Gleichzeitig bleibt eine klare Grenze bestehen: Architekturentscheidungen und Geschäftslogik erfordern menschliches Urteilsvermögen, Rechenschaftspflicht und Verhandlungsgeschick zwischen widersprüchlichen Anforderungen, Fähigkeiten, die kein Sprachmodell übernehmen kann, unabhängig von seiner Größe. Teams, die jetzt in Testabdeckung, dokumentierte Entscheidungen, enge Permission-Regeln und bewusste Kompetenzentwicklung investieren, bleiben anpassungsfähig, ganz gleich, welches konkrete Werkzeug in den nächsten Jahren den Alltag prägt.
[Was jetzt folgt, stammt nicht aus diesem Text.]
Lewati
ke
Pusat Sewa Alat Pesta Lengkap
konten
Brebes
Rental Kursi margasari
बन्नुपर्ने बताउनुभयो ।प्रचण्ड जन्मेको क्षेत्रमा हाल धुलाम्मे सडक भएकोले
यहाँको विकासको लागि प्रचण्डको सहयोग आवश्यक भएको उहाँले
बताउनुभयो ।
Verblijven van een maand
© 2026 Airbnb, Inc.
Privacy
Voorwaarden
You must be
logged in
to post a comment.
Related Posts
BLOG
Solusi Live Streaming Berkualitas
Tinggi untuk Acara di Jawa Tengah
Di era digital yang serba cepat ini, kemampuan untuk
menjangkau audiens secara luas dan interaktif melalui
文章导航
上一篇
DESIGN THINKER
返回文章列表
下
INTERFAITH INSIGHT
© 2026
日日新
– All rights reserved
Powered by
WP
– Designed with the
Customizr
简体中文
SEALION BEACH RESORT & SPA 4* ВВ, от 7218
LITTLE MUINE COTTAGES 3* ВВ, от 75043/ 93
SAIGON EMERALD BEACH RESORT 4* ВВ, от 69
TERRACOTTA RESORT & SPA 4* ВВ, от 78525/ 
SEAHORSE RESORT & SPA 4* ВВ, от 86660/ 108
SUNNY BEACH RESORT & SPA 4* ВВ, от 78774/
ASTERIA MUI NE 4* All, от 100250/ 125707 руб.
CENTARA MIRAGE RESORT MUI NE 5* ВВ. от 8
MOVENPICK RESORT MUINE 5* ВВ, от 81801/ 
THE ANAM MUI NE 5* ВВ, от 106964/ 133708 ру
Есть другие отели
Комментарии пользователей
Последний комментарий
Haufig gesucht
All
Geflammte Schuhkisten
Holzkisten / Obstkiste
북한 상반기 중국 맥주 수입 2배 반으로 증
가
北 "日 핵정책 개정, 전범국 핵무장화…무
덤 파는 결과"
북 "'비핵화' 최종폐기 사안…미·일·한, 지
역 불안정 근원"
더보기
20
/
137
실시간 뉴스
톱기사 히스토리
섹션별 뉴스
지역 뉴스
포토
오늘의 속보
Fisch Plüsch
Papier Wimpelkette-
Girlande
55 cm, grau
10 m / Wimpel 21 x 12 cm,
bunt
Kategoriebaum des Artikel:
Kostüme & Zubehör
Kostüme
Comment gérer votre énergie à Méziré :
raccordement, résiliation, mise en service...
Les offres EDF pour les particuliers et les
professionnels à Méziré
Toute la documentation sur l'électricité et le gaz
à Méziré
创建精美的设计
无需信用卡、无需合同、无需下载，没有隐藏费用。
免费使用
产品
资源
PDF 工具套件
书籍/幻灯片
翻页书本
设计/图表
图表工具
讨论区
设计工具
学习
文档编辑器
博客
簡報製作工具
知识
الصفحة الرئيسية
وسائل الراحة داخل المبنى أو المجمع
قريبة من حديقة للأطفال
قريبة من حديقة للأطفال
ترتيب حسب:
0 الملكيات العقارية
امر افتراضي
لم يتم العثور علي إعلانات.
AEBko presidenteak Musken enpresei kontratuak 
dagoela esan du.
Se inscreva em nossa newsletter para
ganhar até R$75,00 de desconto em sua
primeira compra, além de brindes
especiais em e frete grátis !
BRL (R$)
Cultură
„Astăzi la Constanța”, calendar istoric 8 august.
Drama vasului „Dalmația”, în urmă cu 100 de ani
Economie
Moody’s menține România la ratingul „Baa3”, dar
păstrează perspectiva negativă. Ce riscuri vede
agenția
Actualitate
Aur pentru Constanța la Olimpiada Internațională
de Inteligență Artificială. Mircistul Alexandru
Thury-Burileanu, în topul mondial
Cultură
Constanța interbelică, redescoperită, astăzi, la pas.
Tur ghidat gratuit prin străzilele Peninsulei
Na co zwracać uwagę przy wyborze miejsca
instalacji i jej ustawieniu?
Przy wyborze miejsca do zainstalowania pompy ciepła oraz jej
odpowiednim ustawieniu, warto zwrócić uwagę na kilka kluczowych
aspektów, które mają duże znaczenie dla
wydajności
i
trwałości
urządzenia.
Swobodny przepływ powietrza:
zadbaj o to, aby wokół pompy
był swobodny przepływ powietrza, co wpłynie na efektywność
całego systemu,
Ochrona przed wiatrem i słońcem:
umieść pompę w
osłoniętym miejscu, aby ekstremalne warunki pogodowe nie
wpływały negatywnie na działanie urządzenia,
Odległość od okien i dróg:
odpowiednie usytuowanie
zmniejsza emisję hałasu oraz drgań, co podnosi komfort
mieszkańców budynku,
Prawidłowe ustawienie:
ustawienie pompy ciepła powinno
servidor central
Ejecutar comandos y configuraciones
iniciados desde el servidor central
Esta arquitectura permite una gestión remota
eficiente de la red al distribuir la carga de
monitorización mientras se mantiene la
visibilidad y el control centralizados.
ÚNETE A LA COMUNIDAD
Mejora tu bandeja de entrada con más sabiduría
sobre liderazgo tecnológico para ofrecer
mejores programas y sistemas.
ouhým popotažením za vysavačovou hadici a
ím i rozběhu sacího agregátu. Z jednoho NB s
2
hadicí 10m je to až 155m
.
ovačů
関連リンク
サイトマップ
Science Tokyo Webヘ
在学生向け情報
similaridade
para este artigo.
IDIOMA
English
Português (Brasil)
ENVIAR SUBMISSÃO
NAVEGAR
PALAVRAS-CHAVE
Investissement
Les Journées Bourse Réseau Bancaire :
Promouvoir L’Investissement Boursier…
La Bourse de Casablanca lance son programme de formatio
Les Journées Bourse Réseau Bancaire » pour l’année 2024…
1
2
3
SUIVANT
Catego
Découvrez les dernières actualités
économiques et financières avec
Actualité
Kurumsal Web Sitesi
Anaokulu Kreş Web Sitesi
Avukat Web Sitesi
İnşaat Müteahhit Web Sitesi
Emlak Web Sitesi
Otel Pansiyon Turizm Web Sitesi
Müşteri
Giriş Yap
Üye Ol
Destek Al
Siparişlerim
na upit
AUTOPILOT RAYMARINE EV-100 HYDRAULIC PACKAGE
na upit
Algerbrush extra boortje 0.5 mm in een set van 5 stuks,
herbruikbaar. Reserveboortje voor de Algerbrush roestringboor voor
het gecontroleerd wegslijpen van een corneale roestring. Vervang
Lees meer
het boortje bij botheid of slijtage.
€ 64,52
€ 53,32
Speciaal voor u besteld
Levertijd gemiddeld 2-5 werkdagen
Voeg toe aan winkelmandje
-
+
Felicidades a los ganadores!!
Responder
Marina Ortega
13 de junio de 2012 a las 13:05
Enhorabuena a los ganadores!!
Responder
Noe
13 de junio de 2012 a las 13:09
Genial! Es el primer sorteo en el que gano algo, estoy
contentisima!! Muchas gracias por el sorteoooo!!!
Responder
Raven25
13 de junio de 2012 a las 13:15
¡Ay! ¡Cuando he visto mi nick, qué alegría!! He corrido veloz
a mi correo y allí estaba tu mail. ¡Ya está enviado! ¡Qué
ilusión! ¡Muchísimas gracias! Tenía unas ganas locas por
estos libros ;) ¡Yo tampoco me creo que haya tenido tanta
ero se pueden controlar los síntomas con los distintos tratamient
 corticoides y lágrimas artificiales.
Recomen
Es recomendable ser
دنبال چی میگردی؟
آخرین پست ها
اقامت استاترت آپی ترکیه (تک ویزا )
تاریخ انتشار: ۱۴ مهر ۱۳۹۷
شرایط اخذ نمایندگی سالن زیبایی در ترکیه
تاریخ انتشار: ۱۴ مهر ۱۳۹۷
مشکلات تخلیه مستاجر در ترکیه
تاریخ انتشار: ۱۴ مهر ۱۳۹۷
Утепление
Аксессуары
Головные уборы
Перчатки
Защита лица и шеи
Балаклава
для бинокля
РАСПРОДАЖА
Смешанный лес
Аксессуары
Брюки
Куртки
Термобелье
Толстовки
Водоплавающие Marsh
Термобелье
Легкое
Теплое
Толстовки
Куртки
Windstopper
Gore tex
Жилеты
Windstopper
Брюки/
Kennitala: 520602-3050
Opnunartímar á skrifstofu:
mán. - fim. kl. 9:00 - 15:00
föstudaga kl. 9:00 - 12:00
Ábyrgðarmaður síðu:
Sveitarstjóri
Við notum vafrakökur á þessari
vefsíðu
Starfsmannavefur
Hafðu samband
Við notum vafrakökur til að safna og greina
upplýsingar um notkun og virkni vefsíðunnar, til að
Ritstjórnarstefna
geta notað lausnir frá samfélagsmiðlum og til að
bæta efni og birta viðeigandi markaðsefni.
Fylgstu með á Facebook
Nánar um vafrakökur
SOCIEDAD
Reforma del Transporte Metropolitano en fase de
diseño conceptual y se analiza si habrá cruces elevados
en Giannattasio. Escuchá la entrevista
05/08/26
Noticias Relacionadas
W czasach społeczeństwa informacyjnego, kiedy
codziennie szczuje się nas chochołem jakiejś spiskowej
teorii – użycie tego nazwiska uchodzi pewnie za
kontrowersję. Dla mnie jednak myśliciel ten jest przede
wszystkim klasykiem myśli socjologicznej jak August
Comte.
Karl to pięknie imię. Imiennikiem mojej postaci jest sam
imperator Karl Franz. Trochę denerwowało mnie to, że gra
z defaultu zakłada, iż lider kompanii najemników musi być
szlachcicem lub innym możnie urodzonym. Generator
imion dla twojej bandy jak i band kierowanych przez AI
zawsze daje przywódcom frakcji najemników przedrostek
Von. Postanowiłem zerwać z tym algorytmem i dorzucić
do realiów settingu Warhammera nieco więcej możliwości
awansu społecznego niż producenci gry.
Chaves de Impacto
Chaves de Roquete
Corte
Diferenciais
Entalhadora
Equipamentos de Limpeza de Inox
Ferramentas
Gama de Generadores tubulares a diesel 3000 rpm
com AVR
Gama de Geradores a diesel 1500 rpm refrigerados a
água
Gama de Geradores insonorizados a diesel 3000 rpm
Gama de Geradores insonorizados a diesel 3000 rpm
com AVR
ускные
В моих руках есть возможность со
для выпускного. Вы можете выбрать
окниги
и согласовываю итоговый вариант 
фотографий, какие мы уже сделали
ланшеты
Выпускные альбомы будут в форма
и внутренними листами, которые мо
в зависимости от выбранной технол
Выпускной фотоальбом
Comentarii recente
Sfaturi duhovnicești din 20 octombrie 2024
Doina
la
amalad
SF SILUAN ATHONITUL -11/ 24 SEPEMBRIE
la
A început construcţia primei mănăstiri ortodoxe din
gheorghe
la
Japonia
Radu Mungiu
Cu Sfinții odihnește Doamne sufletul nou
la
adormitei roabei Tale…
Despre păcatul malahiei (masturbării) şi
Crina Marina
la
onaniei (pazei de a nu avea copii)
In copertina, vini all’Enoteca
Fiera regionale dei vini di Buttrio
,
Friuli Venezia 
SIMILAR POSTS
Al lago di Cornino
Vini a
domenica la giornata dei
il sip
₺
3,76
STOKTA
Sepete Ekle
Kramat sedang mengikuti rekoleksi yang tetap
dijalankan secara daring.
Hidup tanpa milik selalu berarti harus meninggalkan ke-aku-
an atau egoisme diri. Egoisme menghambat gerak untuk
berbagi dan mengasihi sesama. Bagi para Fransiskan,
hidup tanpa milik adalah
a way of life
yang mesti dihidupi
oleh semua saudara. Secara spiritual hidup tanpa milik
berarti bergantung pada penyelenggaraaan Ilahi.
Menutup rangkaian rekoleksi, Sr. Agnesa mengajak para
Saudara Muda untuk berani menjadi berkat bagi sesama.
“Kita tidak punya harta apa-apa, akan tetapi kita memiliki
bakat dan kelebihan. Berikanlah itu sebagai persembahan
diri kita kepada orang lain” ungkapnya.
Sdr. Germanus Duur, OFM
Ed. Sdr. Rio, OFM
Die Zukunft der KI-gestützten Softwareentwicklung - Das Wichtigste auf einen Blick
Agentic Coding
Geschlossene Feedback-Schleife statt Einzelvorschlag: ausführen, Ergebnis lesen, iterieren, weiterhin mit klarem Aufgabenrahmen.
Codebase-Kontext
Gezielte Suche über Grep/Glob statt unbegrenztem Kontextfenster. CLAUDE.md als projektweiter Kontextanker.
Tool-Nutzung über MCP
Standardisierte Schnittstelle macht Assistenten zu Orchestratoren über Datenbanken, Tickets und interne Systeme.
Was bleibt
Architektur- und Geschäftslogik-Entscheidungen bleiben menschliche Verantwortung, unabhängig von der Modellgeneration.